Le chanteur Mory Kanté, qui a contribué à faire connaître la musique africaine au public mondial avec des succès comme Yéké Yéké, est mort en Guinée. Kanté est décédé à l’hôpital vendredi dans la capitale, Conakry, à l’âge de 70 ans.

Mory Kanté était issu d’une grande famille de griots guinéenne et malienne. Il avait été formé dès son plus jeune âge à être un djeli et à conter en musique les épopées sans fin des familles. En 1960, il vit à Bamako et reçoit les influences de la rumba zaïroise, de la salsa cubaine mais aussi de la pop rock anglo-saxonne. Il joue du balafon, de la guitare et de la kora. Il va intégrer le Rail Band de Bamako en 1961. Le chanteur de ce groupe est un certain Salif Keita.

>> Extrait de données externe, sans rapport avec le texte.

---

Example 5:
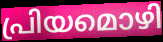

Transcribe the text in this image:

പ്രിയമൊഴി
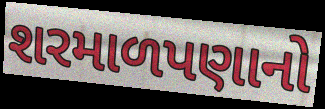
શરમાળપણાનો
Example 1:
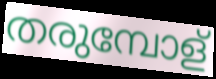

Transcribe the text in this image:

തരുമ്പോള്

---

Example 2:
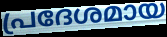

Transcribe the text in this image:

പ്രദേശമായ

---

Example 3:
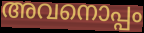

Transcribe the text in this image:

അവനൊപ്പം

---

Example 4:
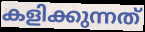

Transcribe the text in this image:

കളിക്കുന്നത്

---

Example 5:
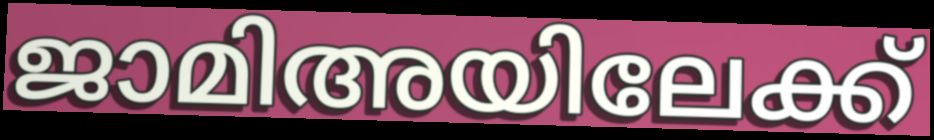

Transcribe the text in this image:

ജാമിഅയിലേക്ക്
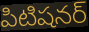
పిటిషనర్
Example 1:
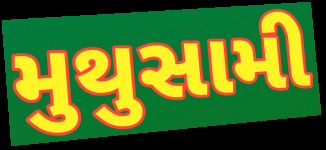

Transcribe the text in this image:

મુથુસામી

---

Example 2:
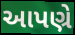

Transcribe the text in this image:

આપણ્રે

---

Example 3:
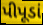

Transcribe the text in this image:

પીપૂડાં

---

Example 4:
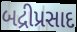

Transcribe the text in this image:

બદ્રીપ્રસાદ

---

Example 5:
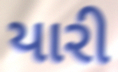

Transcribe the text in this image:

યારી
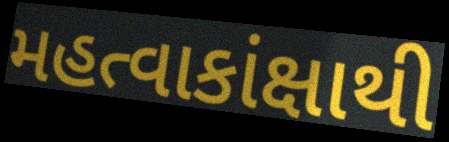
મહત્વાકાંક્ષાથી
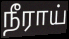
நீராய்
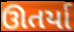
ઊતર્યા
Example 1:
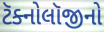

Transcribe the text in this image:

ટૅક્નોલૉજીનો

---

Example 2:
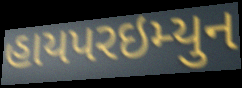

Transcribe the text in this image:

હાયપરઇમ્યુન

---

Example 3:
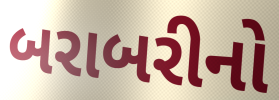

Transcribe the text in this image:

બરાબરીનો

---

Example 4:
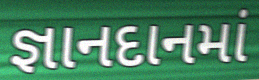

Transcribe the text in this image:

જ્ઞાનદાનમાં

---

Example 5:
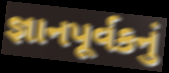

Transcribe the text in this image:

જ્ઞાનપૂર્વકનું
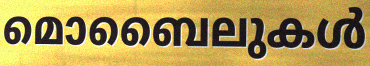
മൊബൈലുകൾ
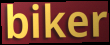
biker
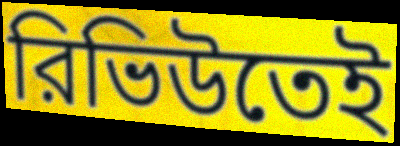
রিভিউতেই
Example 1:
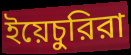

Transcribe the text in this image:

ইয়েচুরিরা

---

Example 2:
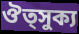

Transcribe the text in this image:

ঔত্সুক্য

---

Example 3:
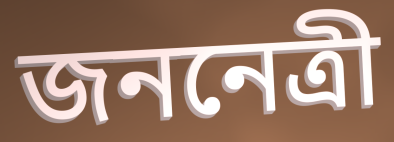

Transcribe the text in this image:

জননেত্রী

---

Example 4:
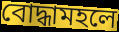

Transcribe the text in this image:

বোদ্ধামহলে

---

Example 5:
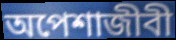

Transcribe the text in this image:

অপেশাজীবী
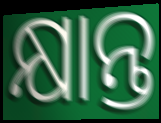
କ୍ଷାନ୍ତ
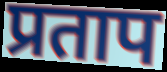
प्रताप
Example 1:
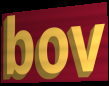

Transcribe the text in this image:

bov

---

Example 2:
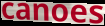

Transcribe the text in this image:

canoes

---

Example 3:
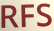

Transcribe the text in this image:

RFS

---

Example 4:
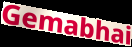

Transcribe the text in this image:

Gemabhai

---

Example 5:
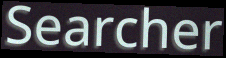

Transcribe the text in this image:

Searcher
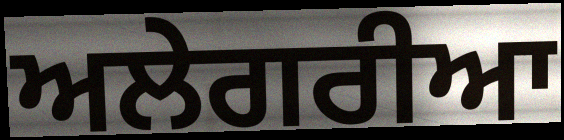
ਅਲੇਗਰੀਆ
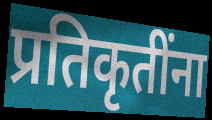
प्रतिकृतींना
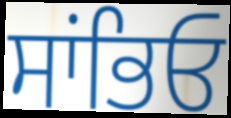
ਸਾਂਭਿਓ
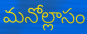
మనోల్లాసం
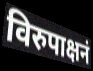
विरुपाक्षनं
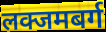
लक्जमबर्ग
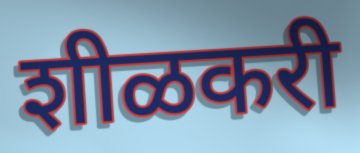
शीळकरी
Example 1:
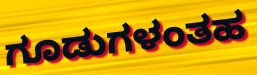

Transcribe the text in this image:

ಗೂಡುಗಳಂತಹ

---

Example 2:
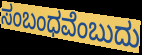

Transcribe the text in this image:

ಸಂಬಂಧವೆಂಬುದು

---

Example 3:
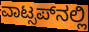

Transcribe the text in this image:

ವಾಟ್ಸಪ್‍ನಲ್ಲಿ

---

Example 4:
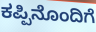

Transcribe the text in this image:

ಕಪ್ಪಿನೊಂದಿಗೆ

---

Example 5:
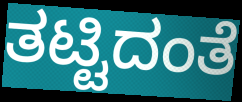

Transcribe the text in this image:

ತಟ್ಟಿದಂತೆ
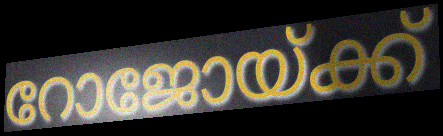
റോജോയ്ക്ക്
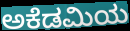
ಅಕೆಡಮಿಯ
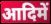
आदिमें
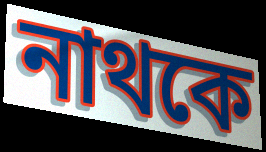
নাথকে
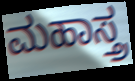
ಮಹಾಸ್ತ್ರ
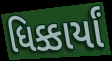
ધિક્કાર્યાં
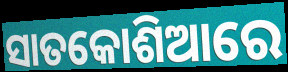
ସାତକୋଶିଆରେ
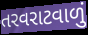
તરવરાટવાળું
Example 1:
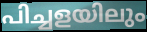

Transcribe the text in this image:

പിച്ചളയിലും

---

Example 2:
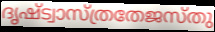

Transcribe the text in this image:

ദൃഷ്ട്വാസ്ത്രതേജസ്തു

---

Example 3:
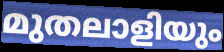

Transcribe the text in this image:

മുതലാളിയും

Et puis d’Abidjan à Los Angeles, il n’aura de cesse de métisser sa musique traditionnelle et électrique. Son groupe, composé de 16 musiciens et 7 danseurs, comprend d’ailleurs 8 nationalités.

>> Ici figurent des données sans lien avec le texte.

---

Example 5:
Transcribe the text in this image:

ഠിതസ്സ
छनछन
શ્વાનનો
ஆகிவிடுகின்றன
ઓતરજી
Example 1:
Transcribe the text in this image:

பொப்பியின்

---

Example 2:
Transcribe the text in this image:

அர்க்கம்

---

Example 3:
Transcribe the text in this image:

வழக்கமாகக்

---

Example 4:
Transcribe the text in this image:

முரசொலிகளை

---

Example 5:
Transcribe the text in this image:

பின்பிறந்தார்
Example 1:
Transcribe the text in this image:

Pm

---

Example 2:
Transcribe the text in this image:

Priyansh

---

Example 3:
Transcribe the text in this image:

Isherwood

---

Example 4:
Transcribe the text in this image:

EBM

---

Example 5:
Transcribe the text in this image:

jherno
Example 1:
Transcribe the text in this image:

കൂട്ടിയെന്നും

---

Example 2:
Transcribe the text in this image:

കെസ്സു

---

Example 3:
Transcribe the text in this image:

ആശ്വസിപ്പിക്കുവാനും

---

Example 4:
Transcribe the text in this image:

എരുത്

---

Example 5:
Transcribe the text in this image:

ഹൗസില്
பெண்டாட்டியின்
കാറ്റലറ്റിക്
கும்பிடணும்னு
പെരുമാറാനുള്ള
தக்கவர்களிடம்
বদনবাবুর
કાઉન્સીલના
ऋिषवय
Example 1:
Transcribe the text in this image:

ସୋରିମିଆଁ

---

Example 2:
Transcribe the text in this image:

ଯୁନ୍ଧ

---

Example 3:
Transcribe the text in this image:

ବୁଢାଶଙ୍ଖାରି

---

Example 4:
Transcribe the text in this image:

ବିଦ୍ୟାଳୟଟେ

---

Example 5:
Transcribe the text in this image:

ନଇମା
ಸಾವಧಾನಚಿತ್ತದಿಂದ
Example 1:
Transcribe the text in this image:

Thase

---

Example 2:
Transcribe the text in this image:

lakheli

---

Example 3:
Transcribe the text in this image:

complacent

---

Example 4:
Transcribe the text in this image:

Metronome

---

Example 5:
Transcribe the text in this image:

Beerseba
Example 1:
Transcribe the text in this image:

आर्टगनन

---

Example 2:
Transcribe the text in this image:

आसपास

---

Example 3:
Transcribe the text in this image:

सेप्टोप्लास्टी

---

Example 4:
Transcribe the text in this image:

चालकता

Mory Kanté était une véritable star sur le continent mais il avait aussi triomphé en France (avec un disque d’or en octobre 1988 et une Victoire de la musique du meilleur album francophone) et en Europe. Il se produisait sur toutes les grandes scènes du monde. Son dernier album, La Guinéenne, était sorti en 2012.

Surnommé le « griot électrique », du fait de ses compositions fusionnant chant, instruments traditionnels et atmosphères pop, Mory Kanté est l’auteur du tube planétaire Yéké yéké, sorti en 1988, et vendu à plus de 5 millions d’exemplaires à travers le monde.